Samantha Hughes and colleagues first tested 5960 fragments in a biochemical assay (at 0.5-1.5 mM) to find molecules that inhibited PI3gamma. Hundreds of hits resulted, of which 150 were confirmed in full dose-response curves. These were further triaged using orthogonal methods, ultimately resulting in five X-ray structures of co-complexes, including compound 1, which binds to the hinge region of the kinase. Virtual screening of the larger Pfizer library led to the discovery of additional compounds such as compound 2. Growing compound 1 by adding an acetyl group generated compound 9, improving both potency and ligand efficiency, but synthetic challenges stymied further work. However, a closer examination of the crystal structure of compound 1 suggested a merging strategy with the previously reported compound 10 to generate compound 12, with high potency and ligand efficiency.

Astute (or paranoid) readers will notice that compound 12 contains a Michael acceptor that looks suspiciously reactive. In fact, it is closely related to the notorious rhodanines, many of which form covalent bonds with proteins and, because of the resulting promiscuity, have been accused of “polluting the literature.” Nonetheless, crystallography revealed that the compound binds (noncovalently) to PI3gamma exactly as designed. Moreover, it is fairly selective for other kinases, inhibiting only 3 out of 43 tested at 1 micromolar compound. Compound 12 is also metabolically stable, permeable, and cell active. This is a good example of why it is important not to be overly dogmatic in compound triaging, particularly at an early stage in a project.

Finally, it is worth noting that this paper comes from the storied Sandwich Laboratories, which are being closed down. If there is a silver lining to this tragedy it is that the closure has resulted in a flurry of nice publications from the site. Still, such papers hardly offset the opportunity cost of the drugs that would otherwise have been discovered there – nor the disruption caused to hundreds of scientists. Practical Fragments wishes the best of luck to all of them.

18 PI3K fragments

As we’ve noted before, kinases are a fertile field for fragment finding, but most of the targets have been protein kinases. Lipid kinases such as the phosphatidylinostide 3-kinases (PI3Ks), which mediate signal transduction by transferring a phosphate group to lipids, are also popular targets for a variety of diseases, but less has been disclosed about their suitability for fragment-based lead discovery. A paper in a recent issue of Bioorg. Med. Chem. Lett. remedies that.

Fabrizio Giordanetto and colleagues at AstraZeneca started with a homology model of p110beta (no crystal structure of this enzyme has been reported). They then used commercial software to dock 183,330 fragments selected from their corporate collection.

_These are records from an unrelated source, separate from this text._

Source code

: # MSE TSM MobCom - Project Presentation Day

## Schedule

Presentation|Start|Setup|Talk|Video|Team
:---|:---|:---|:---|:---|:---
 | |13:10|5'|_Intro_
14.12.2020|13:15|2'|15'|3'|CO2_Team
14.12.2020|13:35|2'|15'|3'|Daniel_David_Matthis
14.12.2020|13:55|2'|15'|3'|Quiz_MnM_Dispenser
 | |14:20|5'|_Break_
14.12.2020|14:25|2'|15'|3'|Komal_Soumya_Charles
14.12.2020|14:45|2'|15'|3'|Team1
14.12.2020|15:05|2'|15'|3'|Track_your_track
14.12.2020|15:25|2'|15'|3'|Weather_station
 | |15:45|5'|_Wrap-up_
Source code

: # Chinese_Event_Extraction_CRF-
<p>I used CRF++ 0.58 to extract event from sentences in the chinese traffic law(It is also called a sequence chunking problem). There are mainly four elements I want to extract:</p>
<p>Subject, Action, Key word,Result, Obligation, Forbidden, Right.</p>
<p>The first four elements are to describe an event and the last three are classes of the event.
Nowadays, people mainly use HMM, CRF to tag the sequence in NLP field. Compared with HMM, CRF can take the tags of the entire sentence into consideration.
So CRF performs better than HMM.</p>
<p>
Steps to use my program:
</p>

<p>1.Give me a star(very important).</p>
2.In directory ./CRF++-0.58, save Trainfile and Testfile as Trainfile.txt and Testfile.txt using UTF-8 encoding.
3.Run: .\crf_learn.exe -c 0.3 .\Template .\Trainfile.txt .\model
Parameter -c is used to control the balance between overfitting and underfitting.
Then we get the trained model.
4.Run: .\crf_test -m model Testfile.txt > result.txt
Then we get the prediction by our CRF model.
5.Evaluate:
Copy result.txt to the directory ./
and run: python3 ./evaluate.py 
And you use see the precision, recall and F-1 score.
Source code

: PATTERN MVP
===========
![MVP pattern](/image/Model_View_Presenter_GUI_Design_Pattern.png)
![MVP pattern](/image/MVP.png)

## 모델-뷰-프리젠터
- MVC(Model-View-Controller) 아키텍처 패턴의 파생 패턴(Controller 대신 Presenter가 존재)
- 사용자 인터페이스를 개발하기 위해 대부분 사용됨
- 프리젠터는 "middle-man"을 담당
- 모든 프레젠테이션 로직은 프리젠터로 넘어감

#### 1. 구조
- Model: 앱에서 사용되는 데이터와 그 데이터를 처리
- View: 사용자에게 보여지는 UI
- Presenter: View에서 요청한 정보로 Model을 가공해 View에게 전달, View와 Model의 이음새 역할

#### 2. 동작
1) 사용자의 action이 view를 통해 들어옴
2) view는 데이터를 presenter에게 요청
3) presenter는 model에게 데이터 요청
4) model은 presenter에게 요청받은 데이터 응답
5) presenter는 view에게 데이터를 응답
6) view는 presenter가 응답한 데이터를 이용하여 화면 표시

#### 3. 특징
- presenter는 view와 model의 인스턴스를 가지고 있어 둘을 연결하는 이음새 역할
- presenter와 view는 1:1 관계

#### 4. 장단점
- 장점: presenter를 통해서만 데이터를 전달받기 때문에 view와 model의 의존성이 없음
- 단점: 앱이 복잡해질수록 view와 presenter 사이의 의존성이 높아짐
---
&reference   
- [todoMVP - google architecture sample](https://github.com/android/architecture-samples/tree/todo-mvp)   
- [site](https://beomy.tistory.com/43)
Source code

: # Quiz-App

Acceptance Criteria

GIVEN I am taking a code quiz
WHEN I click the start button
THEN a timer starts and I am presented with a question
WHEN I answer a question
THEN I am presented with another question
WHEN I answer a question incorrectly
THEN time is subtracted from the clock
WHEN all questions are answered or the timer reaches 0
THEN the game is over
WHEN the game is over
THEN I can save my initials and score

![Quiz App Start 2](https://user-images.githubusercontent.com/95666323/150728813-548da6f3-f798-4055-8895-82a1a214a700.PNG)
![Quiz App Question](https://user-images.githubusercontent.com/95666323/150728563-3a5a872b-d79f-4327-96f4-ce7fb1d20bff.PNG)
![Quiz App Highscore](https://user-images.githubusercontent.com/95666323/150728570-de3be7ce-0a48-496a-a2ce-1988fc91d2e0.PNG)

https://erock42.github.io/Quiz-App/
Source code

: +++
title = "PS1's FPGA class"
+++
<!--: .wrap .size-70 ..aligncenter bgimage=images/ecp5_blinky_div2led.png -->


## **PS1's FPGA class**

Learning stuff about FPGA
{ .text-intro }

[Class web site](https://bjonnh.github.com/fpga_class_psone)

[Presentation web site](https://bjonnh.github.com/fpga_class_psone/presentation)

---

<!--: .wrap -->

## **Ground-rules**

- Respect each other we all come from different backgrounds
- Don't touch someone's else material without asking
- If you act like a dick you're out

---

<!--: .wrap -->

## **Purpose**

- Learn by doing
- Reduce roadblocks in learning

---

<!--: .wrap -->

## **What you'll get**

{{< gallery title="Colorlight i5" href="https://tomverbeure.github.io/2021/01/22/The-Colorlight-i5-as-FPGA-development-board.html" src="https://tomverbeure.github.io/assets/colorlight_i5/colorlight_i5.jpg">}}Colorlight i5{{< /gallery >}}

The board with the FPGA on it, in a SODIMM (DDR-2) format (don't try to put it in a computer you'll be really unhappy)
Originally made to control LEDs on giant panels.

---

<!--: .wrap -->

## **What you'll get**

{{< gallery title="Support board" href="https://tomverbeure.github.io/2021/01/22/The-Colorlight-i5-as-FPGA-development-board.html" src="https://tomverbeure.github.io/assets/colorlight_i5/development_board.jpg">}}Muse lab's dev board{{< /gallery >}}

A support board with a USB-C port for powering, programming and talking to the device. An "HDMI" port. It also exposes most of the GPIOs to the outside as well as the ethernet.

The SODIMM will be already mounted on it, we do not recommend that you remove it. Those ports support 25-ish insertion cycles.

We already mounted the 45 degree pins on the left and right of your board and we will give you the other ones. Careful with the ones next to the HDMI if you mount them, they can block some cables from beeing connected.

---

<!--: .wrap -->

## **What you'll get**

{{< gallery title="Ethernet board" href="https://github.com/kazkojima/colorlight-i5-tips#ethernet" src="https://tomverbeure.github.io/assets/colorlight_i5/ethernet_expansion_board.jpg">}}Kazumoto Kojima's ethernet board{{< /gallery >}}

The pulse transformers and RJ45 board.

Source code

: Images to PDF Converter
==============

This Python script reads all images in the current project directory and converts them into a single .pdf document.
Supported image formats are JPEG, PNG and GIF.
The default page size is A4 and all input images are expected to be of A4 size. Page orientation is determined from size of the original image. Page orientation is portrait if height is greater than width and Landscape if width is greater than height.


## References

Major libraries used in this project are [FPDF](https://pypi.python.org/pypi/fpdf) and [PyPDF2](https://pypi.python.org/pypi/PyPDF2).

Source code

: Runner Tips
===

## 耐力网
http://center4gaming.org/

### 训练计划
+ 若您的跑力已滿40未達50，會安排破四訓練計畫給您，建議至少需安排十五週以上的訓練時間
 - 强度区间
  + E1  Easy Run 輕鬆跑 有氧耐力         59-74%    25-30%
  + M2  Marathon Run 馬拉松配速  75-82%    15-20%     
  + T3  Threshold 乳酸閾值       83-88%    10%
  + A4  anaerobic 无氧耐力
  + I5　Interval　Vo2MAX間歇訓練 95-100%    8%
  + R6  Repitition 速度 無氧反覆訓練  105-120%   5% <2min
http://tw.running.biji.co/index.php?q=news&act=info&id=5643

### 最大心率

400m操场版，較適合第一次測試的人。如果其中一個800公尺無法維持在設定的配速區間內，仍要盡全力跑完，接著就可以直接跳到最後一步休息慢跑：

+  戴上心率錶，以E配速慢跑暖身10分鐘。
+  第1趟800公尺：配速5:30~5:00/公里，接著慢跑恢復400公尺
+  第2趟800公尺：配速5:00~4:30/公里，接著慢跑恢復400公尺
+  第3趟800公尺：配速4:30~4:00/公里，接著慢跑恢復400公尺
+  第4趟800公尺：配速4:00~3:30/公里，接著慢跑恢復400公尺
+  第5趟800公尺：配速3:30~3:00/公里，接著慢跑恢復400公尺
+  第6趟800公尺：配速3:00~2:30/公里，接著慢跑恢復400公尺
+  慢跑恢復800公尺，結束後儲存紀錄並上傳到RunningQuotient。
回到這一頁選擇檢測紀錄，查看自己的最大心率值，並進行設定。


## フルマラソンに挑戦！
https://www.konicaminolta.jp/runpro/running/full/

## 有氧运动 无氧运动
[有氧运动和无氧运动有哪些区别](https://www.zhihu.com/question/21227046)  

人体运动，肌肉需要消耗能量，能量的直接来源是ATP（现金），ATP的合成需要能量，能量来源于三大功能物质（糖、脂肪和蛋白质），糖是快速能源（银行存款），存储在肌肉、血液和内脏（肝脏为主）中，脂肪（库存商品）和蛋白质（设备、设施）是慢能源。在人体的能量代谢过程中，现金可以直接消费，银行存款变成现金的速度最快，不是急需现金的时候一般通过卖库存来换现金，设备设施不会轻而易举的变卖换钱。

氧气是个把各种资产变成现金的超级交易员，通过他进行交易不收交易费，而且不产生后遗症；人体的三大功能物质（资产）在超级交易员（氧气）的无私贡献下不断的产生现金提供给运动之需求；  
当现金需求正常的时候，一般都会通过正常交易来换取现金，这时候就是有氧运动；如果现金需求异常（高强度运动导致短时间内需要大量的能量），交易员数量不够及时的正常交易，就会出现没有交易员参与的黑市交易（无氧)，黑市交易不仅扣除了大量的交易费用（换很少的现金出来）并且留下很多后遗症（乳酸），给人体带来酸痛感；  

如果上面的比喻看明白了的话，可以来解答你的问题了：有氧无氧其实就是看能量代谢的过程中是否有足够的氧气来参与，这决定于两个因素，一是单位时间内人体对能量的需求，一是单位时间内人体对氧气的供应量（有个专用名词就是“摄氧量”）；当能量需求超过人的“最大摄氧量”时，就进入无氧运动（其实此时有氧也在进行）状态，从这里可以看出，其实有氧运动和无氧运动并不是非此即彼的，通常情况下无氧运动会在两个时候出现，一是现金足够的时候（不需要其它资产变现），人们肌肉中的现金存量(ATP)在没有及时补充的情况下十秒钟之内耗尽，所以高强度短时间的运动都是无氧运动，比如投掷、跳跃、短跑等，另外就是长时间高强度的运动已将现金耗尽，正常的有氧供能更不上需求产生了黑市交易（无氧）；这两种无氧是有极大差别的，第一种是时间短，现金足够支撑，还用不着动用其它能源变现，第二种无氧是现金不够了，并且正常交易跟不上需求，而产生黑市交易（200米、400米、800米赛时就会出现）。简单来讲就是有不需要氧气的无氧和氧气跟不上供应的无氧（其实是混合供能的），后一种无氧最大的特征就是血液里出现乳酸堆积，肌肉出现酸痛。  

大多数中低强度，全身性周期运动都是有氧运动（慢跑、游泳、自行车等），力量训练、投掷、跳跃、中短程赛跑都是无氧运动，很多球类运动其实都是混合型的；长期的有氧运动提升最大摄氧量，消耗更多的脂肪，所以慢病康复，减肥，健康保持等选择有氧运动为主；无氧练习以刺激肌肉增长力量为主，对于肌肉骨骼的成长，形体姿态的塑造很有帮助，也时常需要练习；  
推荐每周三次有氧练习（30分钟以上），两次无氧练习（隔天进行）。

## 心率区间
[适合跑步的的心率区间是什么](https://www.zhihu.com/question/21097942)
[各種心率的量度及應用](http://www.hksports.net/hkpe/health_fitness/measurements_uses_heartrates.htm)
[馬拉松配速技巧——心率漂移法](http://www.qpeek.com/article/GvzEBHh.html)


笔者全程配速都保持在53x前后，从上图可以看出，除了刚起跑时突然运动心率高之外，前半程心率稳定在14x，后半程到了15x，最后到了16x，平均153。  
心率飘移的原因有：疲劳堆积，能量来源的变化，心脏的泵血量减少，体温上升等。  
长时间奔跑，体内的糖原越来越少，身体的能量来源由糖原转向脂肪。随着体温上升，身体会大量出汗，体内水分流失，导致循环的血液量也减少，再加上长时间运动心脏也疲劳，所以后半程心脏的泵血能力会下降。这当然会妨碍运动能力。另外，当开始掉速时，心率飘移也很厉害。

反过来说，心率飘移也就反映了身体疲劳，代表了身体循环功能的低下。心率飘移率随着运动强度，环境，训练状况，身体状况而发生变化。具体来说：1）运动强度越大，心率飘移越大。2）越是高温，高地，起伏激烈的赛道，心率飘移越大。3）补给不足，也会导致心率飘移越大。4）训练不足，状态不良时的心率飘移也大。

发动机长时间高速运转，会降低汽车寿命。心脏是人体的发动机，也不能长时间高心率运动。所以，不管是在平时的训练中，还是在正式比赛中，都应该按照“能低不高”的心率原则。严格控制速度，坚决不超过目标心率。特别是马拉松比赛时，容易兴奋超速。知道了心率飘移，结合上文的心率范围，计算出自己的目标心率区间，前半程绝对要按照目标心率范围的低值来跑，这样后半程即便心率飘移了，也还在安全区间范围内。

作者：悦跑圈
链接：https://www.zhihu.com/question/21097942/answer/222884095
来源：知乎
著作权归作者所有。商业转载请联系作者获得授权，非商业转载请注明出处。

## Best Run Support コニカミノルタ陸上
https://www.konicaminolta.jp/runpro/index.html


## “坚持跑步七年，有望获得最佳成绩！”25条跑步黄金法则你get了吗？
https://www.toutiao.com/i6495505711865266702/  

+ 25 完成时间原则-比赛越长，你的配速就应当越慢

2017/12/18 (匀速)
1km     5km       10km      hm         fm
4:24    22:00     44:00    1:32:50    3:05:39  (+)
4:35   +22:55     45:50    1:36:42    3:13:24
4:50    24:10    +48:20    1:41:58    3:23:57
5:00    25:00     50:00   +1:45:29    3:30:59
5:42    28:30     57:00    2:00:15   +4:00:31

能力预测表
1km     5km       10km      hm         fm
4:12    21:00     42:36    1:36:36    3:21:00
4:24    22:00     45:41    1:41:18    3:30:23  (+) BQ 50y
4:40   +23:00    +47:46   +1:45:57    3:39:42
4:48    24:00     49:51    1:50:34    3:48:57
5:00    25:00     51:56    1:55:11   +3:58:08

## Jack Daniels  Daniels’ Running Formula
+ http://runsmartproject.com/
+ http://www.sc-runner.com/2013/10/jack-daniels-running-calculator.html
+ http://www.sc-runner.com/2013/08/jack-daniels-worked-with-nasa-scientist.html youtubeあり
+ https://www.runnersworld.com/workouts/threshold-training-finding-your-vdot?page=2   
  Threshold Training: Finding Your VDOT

All fragments that made at least two hydrogen bonds with the protein were organized into clusters of similar molecules and representatives of each cluster were visually inspected. This led to the selection of 210 fragments to be screened against the protein, of which 18 showed measurable activity. Structures of these fragments are provided in the paper; they range from kinase workhorses such as compound 1 to known PI3K motifs such as compound 10 to more unusual molecules such as compound 18. These hits were also tested on other members of the PI3K family, and while most showed activity across the board, others (such as compound 18) showed some selectivity.

There are some interesting structures in here; if I were starting a PI3K program I would definitely take a close look at them. Although the researchers have likely developed some of these into attractive leads, one of the virtues of fragments is that they are often so protean that different teams can start with the same fragment and end up in very different places.